India and Singapore have a comprehensive Double Taxation Avoidance Agreement (DTAA). This prevents the same income from being taxed in both countries. The DTAA covers dividends, royalties, interest, and capital gains, making the Singapore India structure tax-efficient when structured correctly.
Can my Singapore company have an Indian company as its shareholder?
Yes. Indian companies can be shareholders of Singapore companies. This constitutes Overseas Direct Investment (ODI) under Indian law and requires RBI compliance through your authorised dealer bank.
What are the ongoing compliance requirements for a Singapore Pte Ltd?
Annual requirements include filing annual returns with ACRA, holding an Annual General Meeting (or passing a written resolution in lieu), maintaining proper accounting records, filing corporate income tax returns with IRAS, and ensuring your nominee director and company secretary remain in place.
How much does it cost to maintain a Singapore company annually?
Typical ongoing annual costs: Registered address (SGD 300–600), Company secretary (SGD 300–600), Nominee director (SGD 800–1,800), Accounting/bookkeeping (SGD 500–2,000), Annual return filing (included in ACRA fees, approximately SGD 60). Total: approximately SGD 2,000–5,000 per year for a simple company.

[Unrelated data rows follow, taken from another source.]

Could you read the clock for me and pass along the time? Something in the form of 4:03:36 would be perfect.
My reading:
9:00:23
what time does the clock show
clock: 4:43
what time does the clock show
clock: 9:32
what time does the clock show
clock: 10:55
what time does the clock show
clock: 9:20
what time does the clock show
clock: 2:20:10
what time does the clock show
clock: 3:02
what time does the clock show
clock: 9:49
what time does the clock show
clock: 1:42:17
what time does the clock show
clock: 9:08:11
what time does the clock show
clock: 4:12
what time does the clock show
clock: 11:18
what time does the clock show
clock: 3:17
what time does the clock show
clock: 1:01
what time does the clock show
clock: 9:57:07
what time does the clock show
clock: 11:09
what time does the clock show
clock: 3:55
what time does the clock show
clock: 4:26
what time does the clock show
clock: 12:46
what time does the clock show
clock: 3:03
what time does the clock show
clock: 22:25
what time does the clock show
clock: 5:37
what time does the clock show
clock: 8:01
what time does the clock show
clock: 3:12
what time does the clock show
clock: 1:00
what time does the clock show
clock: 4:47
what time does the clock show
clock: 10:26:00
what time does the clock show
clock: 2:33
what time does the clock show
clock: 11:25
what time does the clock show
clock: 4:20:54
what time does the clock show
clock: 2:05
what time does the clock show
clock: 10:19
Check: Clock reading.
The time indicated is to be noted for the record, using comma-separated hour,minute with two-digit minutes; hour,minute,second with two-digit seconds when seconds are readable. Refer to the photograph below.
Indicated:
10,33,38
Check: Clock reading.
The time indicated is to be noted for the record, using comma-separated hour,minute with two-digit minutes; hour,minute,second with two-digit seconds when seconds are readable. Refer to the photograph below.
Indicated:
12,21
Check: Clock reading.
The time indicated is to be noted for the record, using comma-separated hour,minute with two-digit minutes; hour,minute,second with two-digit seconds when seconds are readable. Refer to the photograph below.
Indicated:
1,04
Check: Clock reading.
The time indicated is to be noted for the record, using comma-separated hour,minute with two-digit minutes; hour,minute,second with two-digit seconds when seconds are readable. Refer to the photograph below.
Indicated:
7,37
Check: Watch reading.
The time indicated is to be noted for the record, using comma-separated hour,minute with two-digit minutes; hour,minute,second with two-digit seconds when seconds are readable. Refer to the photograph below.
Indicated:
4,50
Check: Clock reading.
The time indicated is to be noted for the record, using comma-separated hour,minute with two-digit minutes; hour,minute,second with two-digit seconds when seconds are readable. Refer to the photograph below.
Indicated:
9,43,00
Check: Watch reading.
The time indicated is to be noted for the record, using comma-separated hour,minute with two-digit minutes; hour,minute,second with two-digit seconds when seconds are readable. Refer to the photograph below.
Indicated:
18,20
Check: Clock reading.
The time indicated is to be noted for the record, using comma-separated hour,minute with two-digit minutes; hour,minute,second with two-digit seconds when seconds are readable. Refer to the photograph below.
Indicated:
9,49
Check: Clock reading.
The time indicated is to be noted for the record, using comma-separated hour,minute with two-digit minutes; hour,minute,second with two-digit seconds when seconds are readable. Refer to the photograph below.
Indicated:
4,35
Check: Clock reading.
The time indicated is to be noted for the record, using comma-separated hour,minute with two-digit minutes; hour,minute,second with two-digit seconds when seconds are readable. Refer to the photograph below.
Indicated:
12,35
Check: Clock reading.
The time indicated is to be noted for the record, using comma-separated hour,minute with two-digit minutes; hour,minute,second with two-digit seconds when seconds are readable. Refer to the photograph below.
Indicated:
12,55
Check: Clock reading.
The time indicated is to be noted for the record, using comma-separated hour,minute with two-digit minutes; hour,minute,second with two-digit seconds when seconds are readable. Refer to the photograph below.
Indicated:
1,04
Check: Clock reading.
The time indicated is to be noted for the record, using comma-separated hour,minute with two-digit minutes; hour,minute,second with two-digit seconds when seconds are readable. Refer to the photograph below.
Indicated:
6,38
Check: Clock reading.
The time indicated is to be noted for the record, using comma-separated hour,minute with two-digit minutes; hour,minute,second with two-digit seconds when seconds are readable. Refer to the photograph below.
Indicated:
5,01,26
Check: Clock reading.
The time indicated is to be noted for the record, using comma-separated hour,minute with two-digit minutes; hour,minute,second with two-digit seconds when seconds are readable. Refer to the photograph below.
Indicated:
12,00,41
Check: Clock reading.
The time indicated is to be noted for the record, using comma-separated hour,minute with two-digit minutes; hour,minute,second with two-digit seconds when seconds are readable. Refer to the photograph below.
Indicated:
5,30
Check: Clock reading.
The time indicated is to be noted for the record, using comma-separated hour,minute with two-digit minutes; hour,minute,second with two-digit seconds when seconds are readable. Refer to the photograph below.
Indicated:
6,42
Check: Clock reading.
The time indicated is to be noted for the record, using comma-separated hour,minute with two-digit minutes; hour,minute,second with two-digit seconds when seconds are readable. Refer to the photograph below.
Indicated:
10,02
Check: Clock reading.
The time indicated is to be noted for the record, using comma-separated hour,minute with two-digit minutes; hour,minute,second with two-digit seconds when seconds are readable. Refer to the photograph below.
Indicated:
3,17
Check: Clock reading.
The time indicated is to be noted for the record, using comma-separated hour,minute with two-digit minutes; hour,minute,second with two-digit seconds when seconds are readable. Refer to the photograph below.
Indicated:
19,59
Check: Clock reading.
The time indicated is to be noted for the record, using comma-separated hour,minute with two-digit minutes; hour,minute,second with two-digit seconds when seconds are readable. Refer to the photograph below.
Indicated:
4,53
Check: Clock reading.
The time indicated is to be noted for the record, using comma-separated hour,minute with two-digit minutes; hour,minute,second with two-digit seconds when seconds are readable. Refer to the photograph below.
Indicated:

Can I open a Singapore company just to receive international payments?
Yes, this is one of the most common use cases for Indian entrepreneurs particularly freelancers, SaaS founders, and consultants who want to accept USD, EUR, and GBP payments via Stripe, Wise, or PayPal (which have better support for Singapore entities than Indian ones). This is entirely legal.
How do I find a reliable company formation agent for Singapore?
Look for agents registered with ACRA as Registered Filing Agents (RFAs). Reputable names include Osome, InCorp, Sleek, Rikvin, and BoardRoom. Verify reviews on Google and Trustpilot, confirm what’s included in the package (nominee director, registered address, company secretary), and check for any hidden fees.